• **DATA TO EXAMINE**

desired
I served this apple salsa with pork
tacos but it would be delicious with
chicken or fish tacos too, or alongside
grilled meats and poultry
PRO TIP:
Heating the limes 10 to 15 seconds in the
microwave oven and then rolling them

• **WHAT YOU ARE ASKED TO DO**
Could you copy each line above word for word?

• **RESPONSE AREA**
desired
I served this apple salsa with pork
tacos but it would be delicious with
chicken or fish tacos too, or alongside
grilled meats and poultry
PRO TIP:
Heating the limes 10 to 15 seconds in the
microwave oven and then rolling them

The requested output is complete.